Das war schon viel früher – in der Zeit, als ich von 18 bis 33 Jahren permanent Schmerzen hatte und alle Ärzte mir sagten, ich bilde mir das nur ein. 15 Jahre vergingen, ehe ein Arzt endlich den Tumor fand, der meine Schmerzen verursachte. Damals war ich wirklich so weit, dass ich nicht mehr leben wollte. Deshalb hatte ich mir das Zyankali besorgt.

Wo kriegt man das her?
War nicht so einfach. Aber ich hab‘ die Kapsel bekommen.

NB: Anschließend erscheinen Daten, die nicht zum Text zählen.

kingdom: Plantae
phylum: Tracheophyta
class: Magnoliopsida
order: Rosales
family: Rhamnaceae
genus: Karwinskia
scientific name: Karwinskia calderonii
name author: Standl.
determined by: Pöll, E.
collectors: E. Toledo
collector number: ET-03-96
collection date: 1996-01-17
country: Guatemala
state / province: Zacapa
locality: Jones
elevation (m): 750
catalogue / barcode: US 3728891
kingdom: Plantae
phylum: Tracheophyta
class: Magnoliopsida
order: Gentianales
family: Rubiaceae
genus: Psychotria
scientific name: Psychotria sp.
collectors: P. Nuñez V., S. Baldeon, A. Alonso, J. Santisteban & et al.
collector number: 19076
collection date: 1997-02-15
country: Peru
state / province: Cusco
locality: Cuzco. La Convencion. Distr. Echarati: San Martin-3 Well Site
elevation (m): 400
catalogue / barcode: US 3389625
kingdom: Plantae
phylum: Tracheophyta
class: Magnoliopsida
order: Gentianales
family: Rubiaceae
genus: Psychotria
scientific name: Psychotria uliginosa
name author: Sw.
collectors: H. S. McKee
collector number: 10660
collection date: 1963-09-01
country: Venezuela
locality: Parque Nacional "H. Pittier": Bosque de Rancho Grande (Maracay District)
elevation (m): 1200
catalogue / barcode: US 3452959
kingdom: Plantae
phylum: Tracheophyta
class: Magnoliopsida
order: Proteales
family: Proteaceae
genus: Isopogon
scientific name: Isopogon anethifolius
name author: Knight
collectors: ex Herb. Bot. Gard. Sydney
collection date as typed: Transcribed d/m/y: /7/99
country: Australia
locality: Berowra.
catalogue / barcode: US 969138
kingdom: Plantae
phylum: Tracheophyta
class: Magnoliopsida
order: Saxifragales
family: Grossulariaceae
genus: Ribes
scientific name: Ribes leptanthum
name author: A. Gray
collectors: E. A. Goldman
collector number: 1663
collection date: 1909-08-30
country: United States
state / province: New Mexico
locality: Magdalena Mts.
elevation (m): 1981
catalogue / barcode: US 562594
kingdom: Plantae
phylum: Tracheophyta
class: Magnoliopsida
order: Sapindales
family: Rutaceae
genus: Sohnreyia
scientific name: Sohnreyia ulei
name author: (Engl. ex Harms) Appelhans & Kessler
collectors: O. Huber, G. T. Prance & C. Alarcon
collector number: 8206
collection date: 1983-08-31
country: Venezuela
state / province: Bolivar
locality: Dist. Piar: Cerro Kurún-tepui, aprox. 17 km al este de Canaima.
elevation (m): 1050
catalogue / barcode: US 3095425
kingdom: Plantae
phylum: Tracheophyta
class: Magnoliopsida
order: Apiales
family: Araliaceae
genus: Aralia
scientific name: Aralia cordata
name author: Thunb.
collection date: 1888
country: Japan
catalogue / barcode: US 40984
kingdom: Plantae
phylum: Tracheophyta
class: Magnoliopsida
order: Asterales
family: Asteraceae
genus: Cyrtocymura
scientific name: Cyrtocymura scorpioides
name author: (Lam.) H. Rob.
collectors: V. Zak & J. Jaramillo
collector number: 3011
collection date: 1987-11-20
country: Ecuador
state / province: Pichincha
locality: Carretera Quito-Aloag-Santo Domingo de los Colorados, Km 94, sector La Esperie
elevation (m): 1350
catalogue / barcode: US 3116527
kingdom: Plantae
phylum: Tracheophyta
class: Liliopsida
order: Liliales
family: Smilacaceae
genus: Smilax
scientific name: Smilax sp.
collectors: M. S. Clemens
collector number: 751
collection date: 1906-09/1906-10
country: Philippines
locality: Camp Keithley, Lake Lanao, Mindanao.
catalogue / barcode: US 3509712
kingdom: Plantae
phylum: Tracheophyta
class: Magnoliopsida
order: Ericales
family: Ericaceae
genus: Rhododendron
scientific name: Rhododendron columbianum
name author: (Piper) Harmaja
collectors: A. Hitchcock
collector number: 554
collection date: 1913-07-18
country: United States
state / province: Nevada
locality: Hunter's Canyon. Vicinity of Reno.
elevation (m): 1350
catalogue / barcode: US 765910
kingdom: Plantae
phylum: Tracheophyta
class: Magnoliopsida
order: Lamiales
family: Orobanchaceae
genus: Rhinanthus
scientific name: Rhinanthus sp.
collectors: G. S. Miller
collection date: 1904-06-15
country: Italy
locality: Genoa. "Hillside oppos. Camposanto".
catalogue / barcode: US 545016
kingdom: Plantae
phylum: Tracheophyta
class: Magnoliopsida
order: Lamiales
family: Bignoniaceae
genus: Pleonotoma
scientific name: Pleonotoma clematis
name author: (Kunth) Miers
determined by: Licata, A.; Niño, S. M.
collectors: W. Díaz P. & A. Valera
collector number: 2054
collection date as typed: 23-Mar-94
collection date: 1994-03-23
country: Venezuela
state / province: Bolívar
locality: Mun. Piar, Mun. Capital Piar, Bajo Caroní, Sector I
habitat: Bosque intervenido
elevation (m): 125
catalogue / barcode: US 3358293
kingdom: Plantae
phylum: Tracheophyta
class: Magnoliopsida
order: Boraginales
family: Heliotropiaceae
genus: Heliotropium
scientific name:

Bestachen Sie den Apotheker?
Ja, so ungefähr. Er hätte mir das nie geben dürfen. Vielleicht war die Kapsel nicht echt; vielleicht war‘s nur ein Placebo, damit ich beruhigt war. Hätte ich’s ausprobiert, würden wir jetzt vielleicht nicht mehr miteinander sprechen. Aber ich wollte die Gewissheit haben, mein Leben beenden zu können, wenn ich die Schmerzen nicht mehr aushalte. Heute habe ich die Kapsel nicht mehr.

Die Schmerzen beeinflussten sicher auch die Partnerschaft.
Das beeinflusst alles! Ich war erst 18! Die Schmerzen haben mir die beste Zeit meines Lebens versaut. Ich habe in jungen Jahren am Theater drei Hauptrollen pro Tag gespielt und alles nur mit Schmerzmittel ausgehalten. Das war wie Zahnweh am ganzen Körper. 15 Jahre lang, ununterbrochen.

Hatte die lange Medikamenteneinnahme Spätfolgen?
Ich hatte danach acht Nierensteine. Einer musste mit einer Stichsäge rausgesägt werden. Ich sag’s Ihnen, ich hab‘ alles durch!